Ayhan damat oluyor, sıra da Kemal'e geliyor.
Hayatın pamuk ipliğine bağlı olduğunu, mutlulukları ertelememek gerektiğini, yaşanan o acı olay sayesinde anlayan Leyla ve Ayhan da nihayet evlilik sürecini hızlandırdılar. Düğün ambiyansı çok zarif ve şıktı. Ayhan’ın da mutluluğu görülmeye değerdi. “Hoş geldin kadınım benim, hoş geldin/ Ayağını bastın odama/ Kırk yıllık beton çayır çimen şimdi/ Güldün, güller açıldı penceremin demirlerinde.”* dercesine Leyla’yı hayatına kabul ettiği, nikah masasında ayağını basılsın diye gönül rızasıyla uzatmasından belli. Zaten geçen hafta daha evlenmeden Leyla için karım demişliği de vardı. Ayhan, jilet gibi bir damat olmuştu ama ben Leyla’nın da daha bir gelin havasında olmasını isterdim. Başında ufak tüllü bir şapka, belki elinde kısa eldivenler yahut kır çiçeklerinden oluşan bir buket olabilirdi. Çünkü üstündeki döpiyesin rengi dışında, onun gelin olduğunu gösteren hiçbir şey yoktu. Neyse, umarım ayakkabısının altına Nihan’ın adını yazmıştır.
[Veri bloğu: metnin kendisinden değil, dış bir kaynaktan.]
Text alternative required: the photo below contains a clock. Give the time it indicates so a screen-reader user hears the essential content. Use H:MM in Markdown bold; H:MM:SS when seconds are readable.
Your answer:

Nikahın bir diğer güzel tarafı da Kemal ve Nihan’ın aynı nikah masasına yan yana oturup, aynı nikah defterini imzalamalarıydı. Şimdilik yalnızca şahitler kısmına imza atabildiler ama olsun. İnşallah tez vakitte gelinle damat kısımlarına da imza atarlar. Nihan, Kemal’in ailesiyle düğünde karşılaştığında son derece olgun davrandı. Nihan’ın, Tarık’ın karşısına oturup onu dinlemekte, Kemal’i Tarık’tan bağımsız değerlendirip hâlâ sevmeye ve birlikte bir gelecek düşlemeye devam etmekteki olgunluğu ve tutarlılığı onlarla karşılaşmasında da devam etti. Lakin en son “Nihan benim çocuğumun sebebi oldu, artık sizin bir geleceğiniz olamaz.” diye Kemal’in başının etini yerken bıraktığımız Fehime Hanım’da aynı tutarlılık mevcut değildi, neredeyse başını yerden kaldıramadı. Tabii şikayetçi değilim bundan, Nihan’a karşı mahcup bir tavır takınması gerekiyordu zaten.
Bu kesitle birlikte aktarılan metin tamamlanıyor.